● **Assigned task**: Filter the entries beneath this task, copying only the lines that hold the word "property".

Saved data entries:
· · · · ·

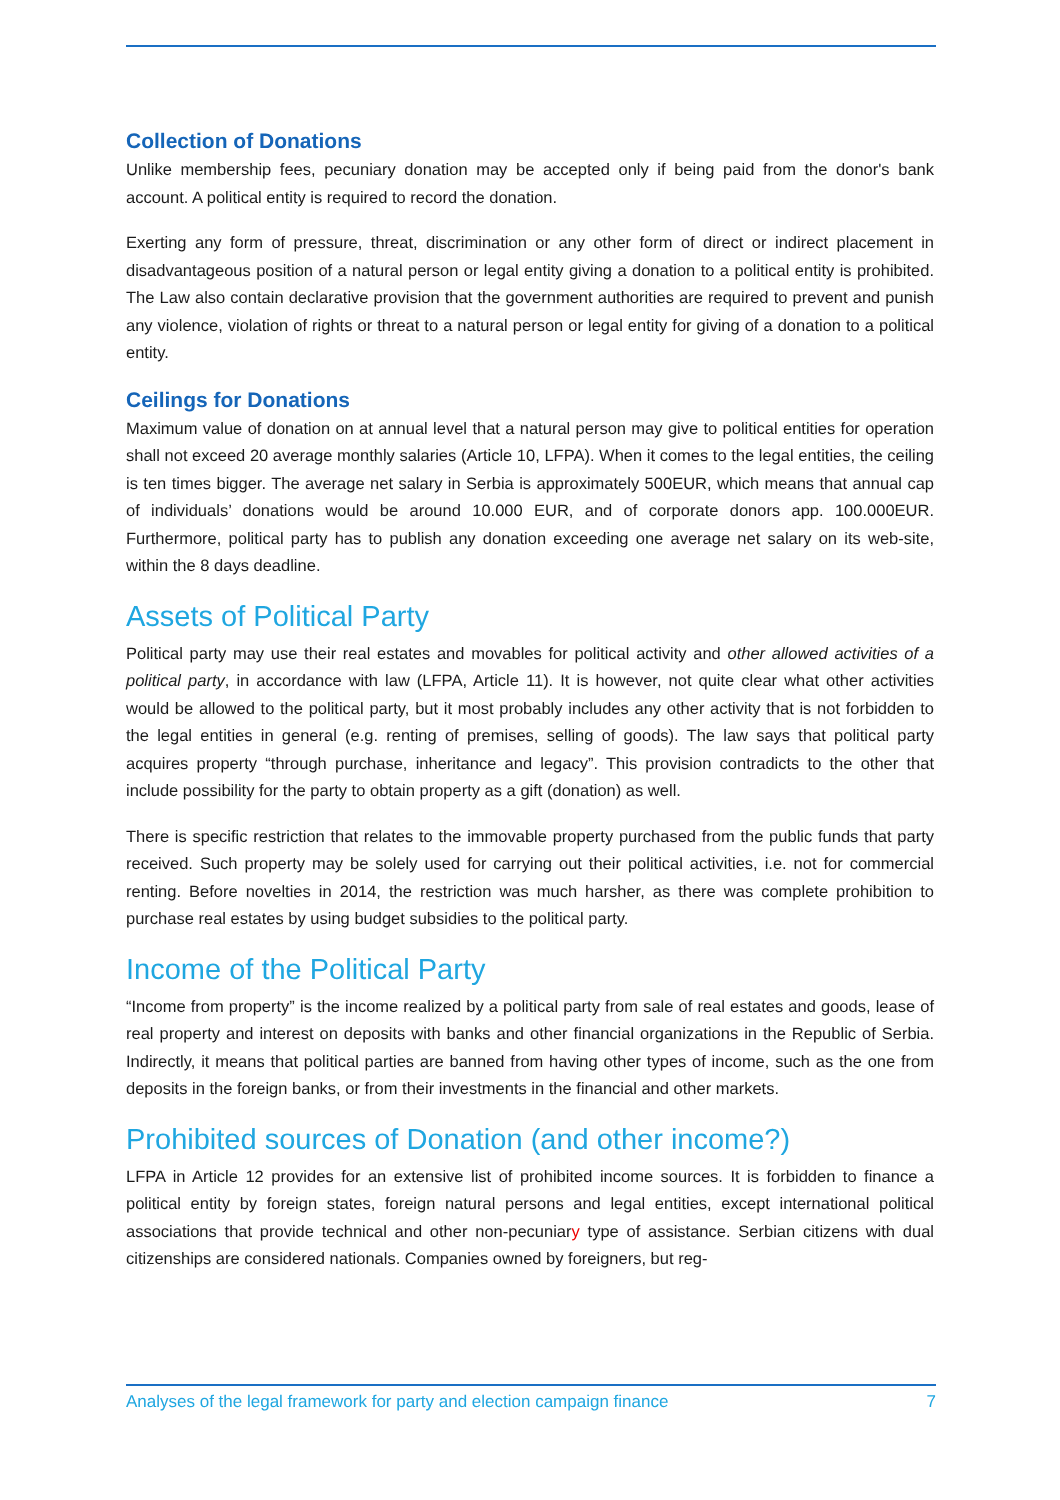Collection of Donations
Unlike membership fees, pecuniary donation may be accepted only if being paid from the donor's bank account. A political entity is required to record the donation.
Exerting any form of pressure, threat, discrimination or any other form of direct or indirect placement in disadvantageous position of a natural person or legal entity giving a donation to a political entity is prohibited. The Law also contain declarative provision that the government authorities are required to prevent and punish any violence, violation of rights or threat to a natural person or legal entity for giving of a donation to a political entity.
Ceilings for Donations
Maximum value of donation on at annual level that a natural person may give to political entities for operation shall not exceed 20 average monthly salaries (Article 10, LFPA). When it comes to the legal entities, the ceiling is ten times bigger. The average net salary in Serbia is approximately 500EUR, which means that annual cap of individuals’ donations would be around 10.000 EUR, and of corporate donors app. 100.000EUR. Furthermore, political party has to publish any donation exceeding one average net salary on its web-site, within the 8 days deadline.
Assets of Political Party
Political party may use their real estates and movables for political activity and other allowed activities of a political party, in accordance with law (LFPA, Article 11). It is however, not quite clear what other activities would be allowed to the political party, but it most probably includes any other activity that is not forbidden to the legal entities in general (e.g. renting of premises, selling of goods). The law says that political party acquires property “through purchase, inheritance and legacy”. This provision contradicts to the other that include possibility for the party to obtain property as a gift (donation) as well.
There is specific restriction that relates to the immovable property purchased from the public funds that party received. Such property may be solely used for carrying out their political activities, i.e. not for commercial renting. Before novelties in 2014, the restriction was much harsher, as there was complete prohibition to purchase real estates by using budget subsidies to the political party.
Income of the Political Party
“Income from property” is the income realized by a political party from sale of real estates and goods, lease of real property and interest on deposits with banks and other financial organizations in the Republic of Serbia. Indirectly, it means that political parties are banned from having other types of income, such as the one from deposits in the foreign banks, or from their investments in the financial and other markets.
Prohibited sources of Donation (and other income?)
LFPA in Article 12 provides for an extensive list of prohibited income sources. It is forbidden to finance a political entity by foreign states, foreign natural persons and legal entities, except international political associations that provide technical and other non-pecuniary type of assistance. Serbian citizens with dual citizenships are considered nationals. Companies owned by foreigners, but reg-
Analyses of the legal framework for party and election campaign finance 7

· · · · ·

● **Written solution**:
Political party may use their real estates and movables for political activity and other allowed activities of a political party, in accordance with law (LFPA, Article 11). It is however, not quite clear what other activities would be allowed to the political party, but it most probably includes any other activity that is not forbidden to the legal entities in general (e.g. renting of premises, selling of goods). The law says that political party acquires property “through purchase, inheritance and legacy”. This provision contradicts to the other that include possibility for the party to obtain property as a gift (donation) as well.
There is specific restriction that relates to the immovable property purchased from the public funds that party received. Such property may be solely used for carrying out their political activities, i.e. not for commercial renting. Before novelties in 2014, the restriction was much harsher, as there was complete prohibition to purchase real estates by using budget subsidies to the political party.
“Income from property” is the income realized by a political party from sale of real estates and goods, lease of real property and interest on deposits with banks and other financial organizations in the Republic of Serbia. Indirectly, it means that political parties are banned from having other types of income, such as the one from deposits in the foreign banks, or from their investments in the financial and other markets.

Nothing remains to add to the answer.